→ **WORK TASK**: Copy every record exactly as it appears in the data below.

RECORDS Start Marker

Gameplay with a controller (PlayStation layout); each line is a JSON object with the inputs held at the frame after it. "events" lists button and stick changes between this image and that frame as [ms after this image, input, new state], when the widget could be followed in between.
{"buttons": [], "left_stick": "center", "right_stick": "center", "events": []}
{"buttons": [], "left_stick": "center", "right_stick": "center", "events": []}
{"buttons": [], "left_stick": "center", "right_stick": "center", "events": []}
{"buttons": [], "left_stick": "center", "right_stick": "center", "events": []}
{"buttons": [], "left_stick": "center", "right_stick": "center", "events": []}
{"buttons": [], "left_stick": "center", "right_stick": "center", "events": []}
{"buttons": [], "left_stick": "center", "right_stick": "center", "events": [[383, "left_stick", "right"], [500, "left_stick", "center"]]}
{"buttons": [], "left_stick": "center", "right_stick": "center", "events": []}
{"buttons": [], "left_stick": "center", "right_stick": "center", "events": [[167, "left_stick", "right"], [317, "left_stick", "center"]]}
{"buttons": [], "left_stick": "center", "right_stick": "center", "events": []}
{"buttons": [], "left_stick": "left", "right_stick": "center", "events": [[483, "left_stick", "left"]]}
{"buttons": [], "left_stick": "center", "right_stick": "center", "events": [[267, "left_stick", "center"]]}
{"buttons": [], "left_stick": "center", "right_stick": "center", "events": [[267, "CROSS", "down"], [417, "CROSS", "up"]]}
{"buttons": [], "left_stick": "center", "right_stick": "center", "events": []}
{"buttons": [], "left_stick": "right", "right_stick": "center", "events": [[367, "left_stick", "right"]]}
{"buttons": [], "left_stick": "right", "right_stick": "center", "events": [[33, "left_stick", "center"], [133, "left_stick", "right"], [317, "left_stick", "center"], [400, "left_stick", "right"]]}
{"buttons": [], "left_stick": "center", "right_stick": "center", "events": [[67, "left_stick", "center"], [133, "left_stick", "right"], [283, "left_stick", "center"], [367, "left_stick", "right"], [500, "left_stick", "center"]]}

RECORDS End Marker

→ **ANSWER BELOW**:
Gameplay with a controller (PlayStation layout); each line is a JSON object with the inputs held at the frame after it. "events" lists button and stick changes between this image and that frame as [ms after this image, input, new state], when the widget could be followed in between.
{"buttons": [], "left_stick": "center", "right_stick": "center", "events": []}
{"buttons": [], "left_stick": "center", "right_stick": "center", "events": []}
{"buttons": [], "left_stick": "center", "right_stick": "center", "events": []}
{"buttons": [], "left_stick": "center", "right_stick": "center", "events": []}
{"buttons": [], "left_stick": "center", "right_stick": "center", "events": []}
{"buttons": [], "left_stick": "center", "right_stick": "center", "events": []}
{"buttons": [], "left_stick": "center", "right_stick": "center", "events": [[383, "left_stick", "right"], [500, "left_stick", "center"]]}
{"buttons": [], "left_stick": "center", "right_stick": "center", "events": []}
{"buttons": [], "left_stick": "center", "right_stick": "center", "events": [[167, "left_stick", "right"], [317, "left_stick", "center"]]}
{"buttons": [], "left_stick": "center", "right_stick": "center", "events": []}
{"buttons": [], "left_stick": "left", "right_stick": "center", "events": [[483, "left_stick", "left"]]}
{"buttons": [], "left_stick": "center", "right_stick": "center", "events": [[267, "left_stick", "center"]]}
{"buttons": [], "left_stick": "center", "right_stick": "center", "events": [[267, "CROSS", "down"], [417, "CROSS", "up"]]}
{"buttons": [], "left_stick": "center", "right_stick": "center", "events": []}
{"buttons": [], "left_stick": "right", "right_stick": "center", "events": [[367, "left_stick", "right"]]}
{"buttons": [], "left_stick": "right", "right_stick": "center", "events": [[33, "left_stick", "center"], [133, "left_stick", "right"], [317, "left_stick", "center"], [400, "left_stick", "right"]]}
{"buttons": [], "left_stick": "center", "right_stick": "center", "events": [[67, "left_stick", "center"], [133, "left_stick", "right"], [283, "left_stick", "center"], [367, "left_stick", "right"], [500, "left_stick", "center"]]}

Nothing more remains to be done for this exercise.